An array of handlers that extract information from every component found by the resolver. If this option is provided, only the handlers in the array are used.

import { builtinHandlers, parse } from 'react-docgen'; parse(code, { handlers: [builtinHandlers.componentDocblockHandler], });

importer

Default: fsImporter

The importer used when react-docgen needs to follow imports while resolving prop types or values. The default importer reads files from disk using Node.js resolution rules.

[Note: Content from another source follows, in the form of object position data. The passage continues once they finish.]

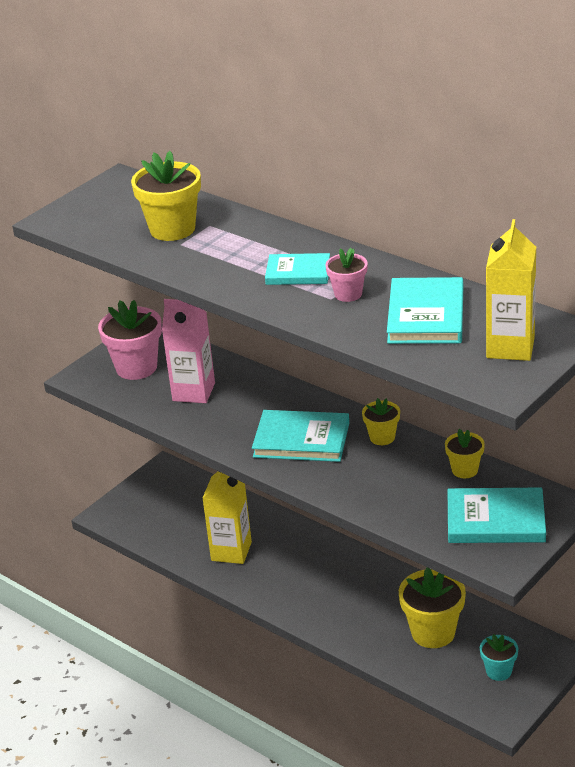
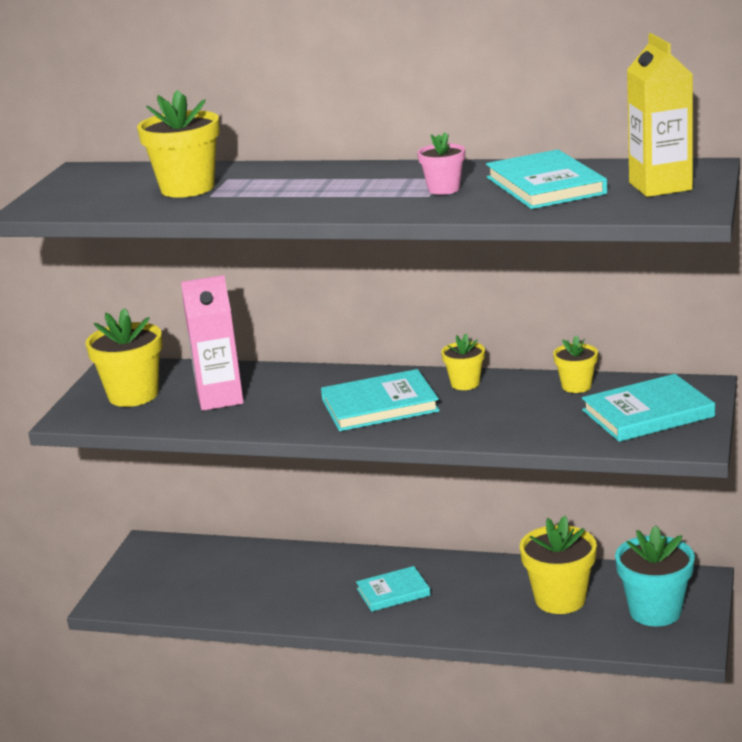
camera: 25 degrees left, 10 degrees down
(136, 367) = (133, 395): pink flower pot -> yellow flower pot
(231, 551) = (282, 593): yellow carton -> none
(298, 272) = (370, 187): turquoise book -> turquoise book (393, 592)
(498, 671) = (655, 611): turquoise flower pot -> turquoise flower pot, size x1.78

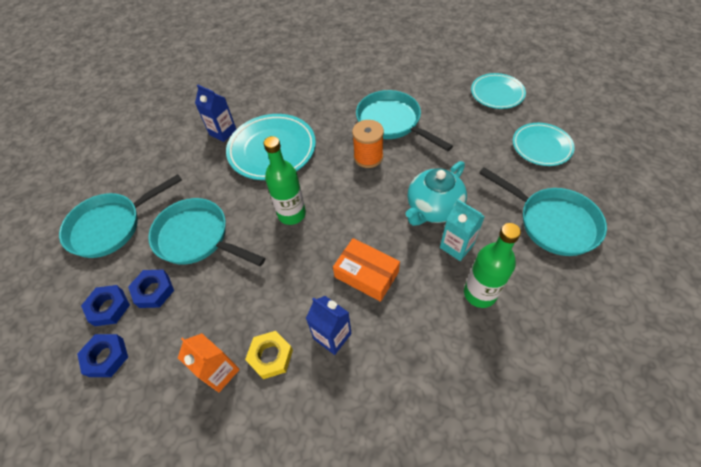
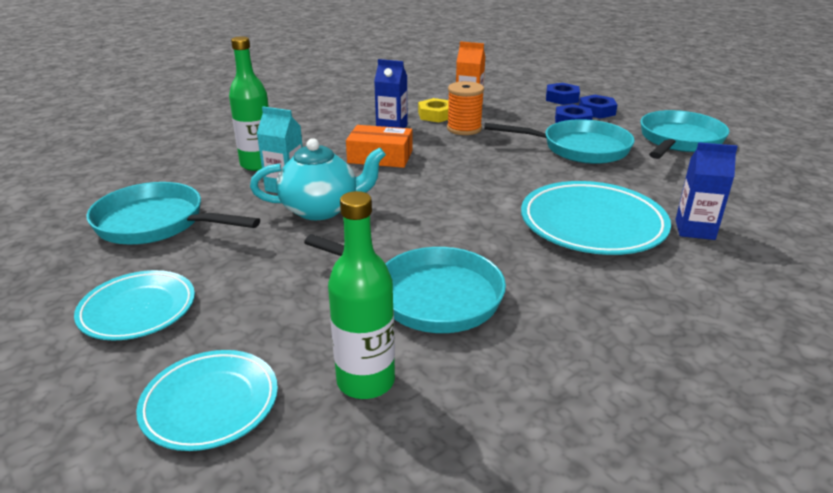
camera: 155 degrees right, 25 degrees down
(292, 214) = (496, 177): green bottle -> green bottle (366, 381)
(368, 157) = (440, 242): orange spool -> orange spool (464, 129)
(433, 208) = (321, 209): turquoise teapot -> turquoise teapot turned 60 degrees clockwise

Use builtinImporters.ignoreImporter when imported values should not be resolved.

resolver

Default: exported components and annotated components

The resolver decides which AST nodes are React component definitions. The default resolver combines:

  • FindExportedDefinitionsResolver with limit: 1
  • FindAnnotatedDefinitionsResolver

This means parse() finds the exported component in a file and components marked with the default @component annotation.

filename

Shortcut for babelOptions.filename.

Set this to the absolute path of the file being parsed when possible. A relative path is resolved by Babel relative to babelOptions.cwd.

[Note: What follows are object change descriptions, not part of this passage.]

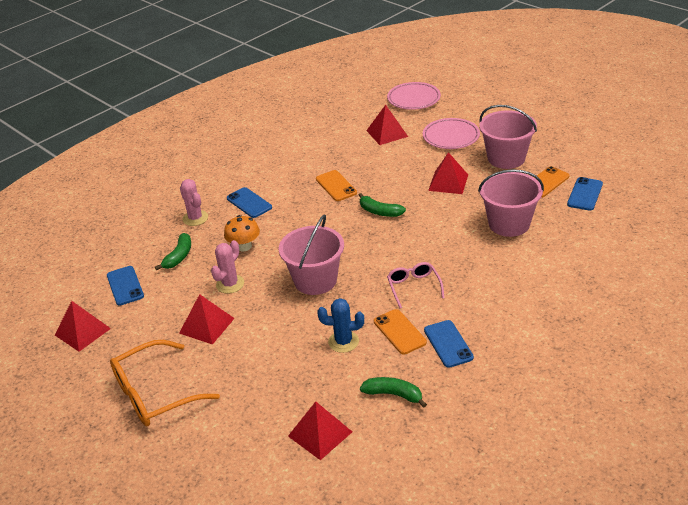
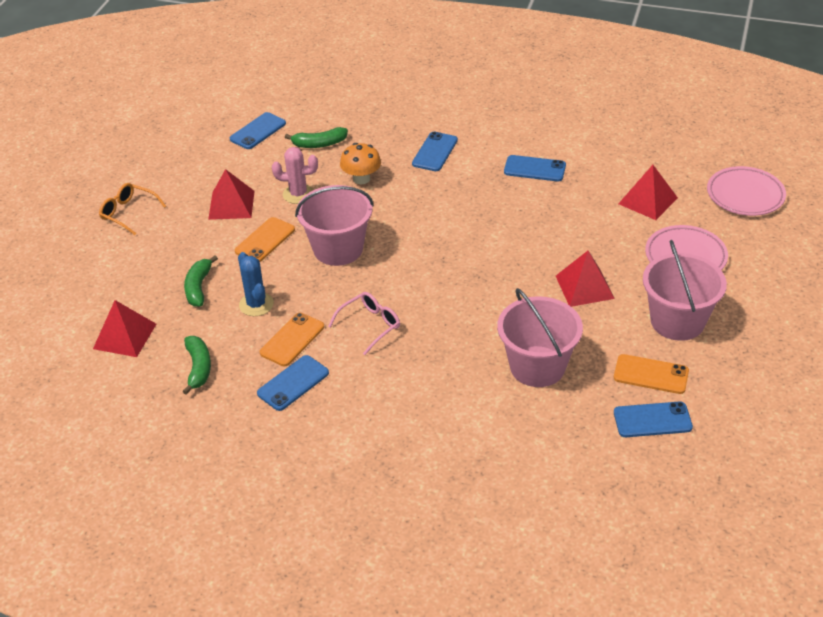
camera: 60 degrees right, 5 degrees up
(82, 331) = (184, 136): red pyramid -> none
(154, 394) = (128, 213): orange glasses -> orange glasses, size x0.57
(195, 218) = (385, 128): pink cactus -> none
(312, 166) = (534, 169): none -> blue phone
(336, 186) = (510, 201): orange phone -> orange phone (265, 240)
(379, 212) = (486, 252): green banana -> green banana (199, 287)

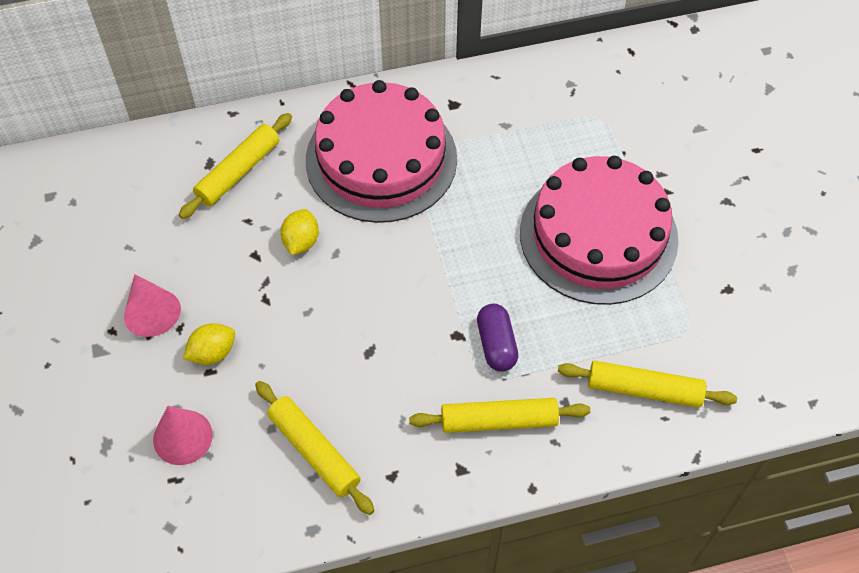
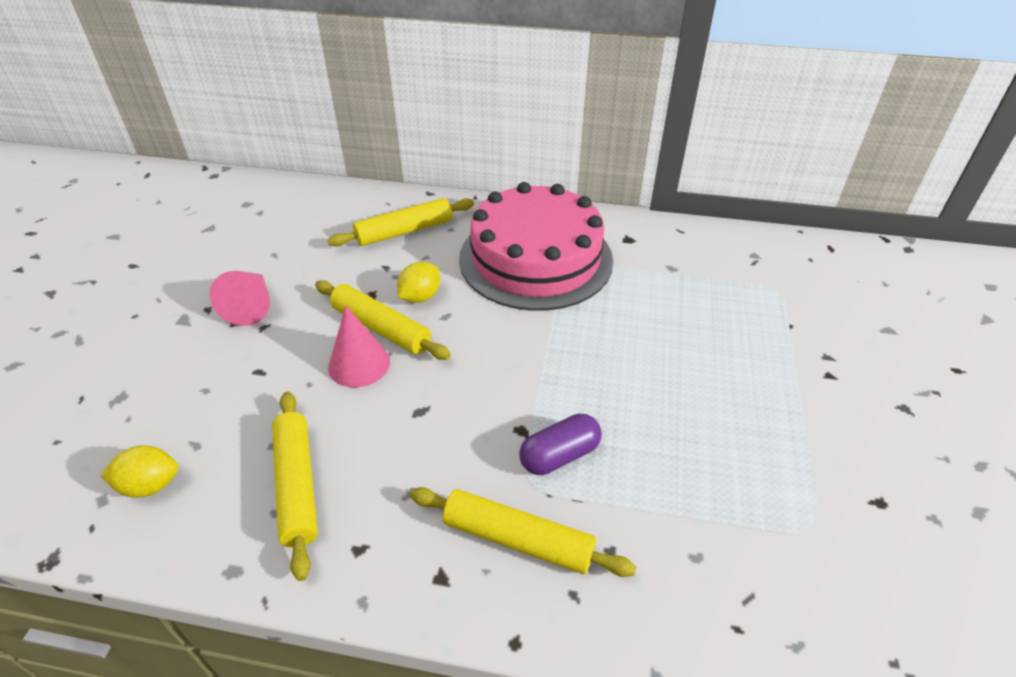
camera: 25 degrees right, 15 degrees down
(182, 437) = (188, 419): pink cone -> pink cone (359, 364)
(212, 353) = (274, 357): yellow lemon -> yellow lemon (150, 485)
(496, 344) = (559, 455): purple capsule -> purple capsule turned 45 degrees clockwise
(598, 235) = (730, 390): pink cake -> none
(644, 390) = (722, 579): yellow rolling pin -> yellow rolling pin (381, 328)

The filename affects parser behavior. Files ending in .ts, .tsx, .mts, or .cts use the TypeScript parser plugin by default. Other files use the Flow parser plugin by default.

babelOptions

Options passed to Babel while parsing. If Babel finds a filesystem config file, react-docgen uses that config instead of applying its default parser plugins.

The estree parser plugin is always removed because react-docgen expects Babel AST nodes.